AMD’s Zen 4 disclosures today help clarify the company’s performance targets after the initial reveal. AMD’s original projections of a >15% improvement in single-threaded work led to some consternation because single-threaded performance comes as a combination of both frequency and the all-important IPC (instruction per cycle) throughput, and the relatively low single-threaded performance threshold didn’t seem to leave much room for IPC improvement. However, AMD’s clarification that the IPC gain will range from 8 to 10%, dependent upon workload, is a bit more encouraging.
Whip in the company’s claims of significant frequency improvements for the 5nm Zen 4 processors, and we should see much larger gains than the baseline 15% gain in single-threaded performance in some types of workloads — remember, >15% is a “greater than” value.

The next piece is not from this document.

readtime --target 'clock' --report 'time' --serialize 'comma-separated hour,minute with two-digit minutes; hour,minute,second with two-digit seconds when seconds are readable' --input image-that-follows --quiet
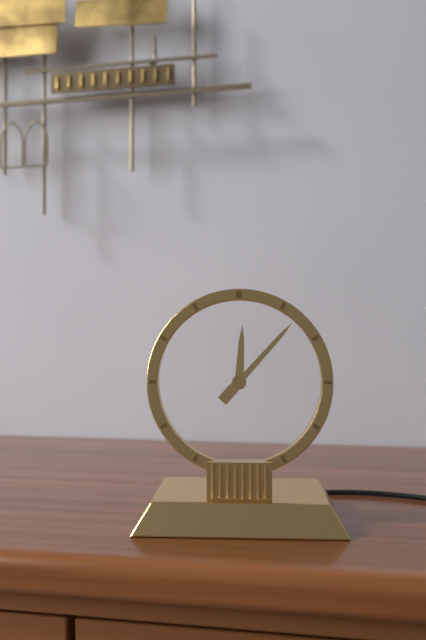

AMD also shared a slide showing a greater than 25% performance-per-watt and greater than 35% gain in overall performance in a multi-threaded Cinebench benchmark. This benchmark used a 16-core 32-thread Ryzen 7000 desktop PC processor against the 16-core Zen 3 Ryzen 9 5950X. The slide is a bit misleading as it uses a non-zero axis that amplifies the gain, so keep that in mind.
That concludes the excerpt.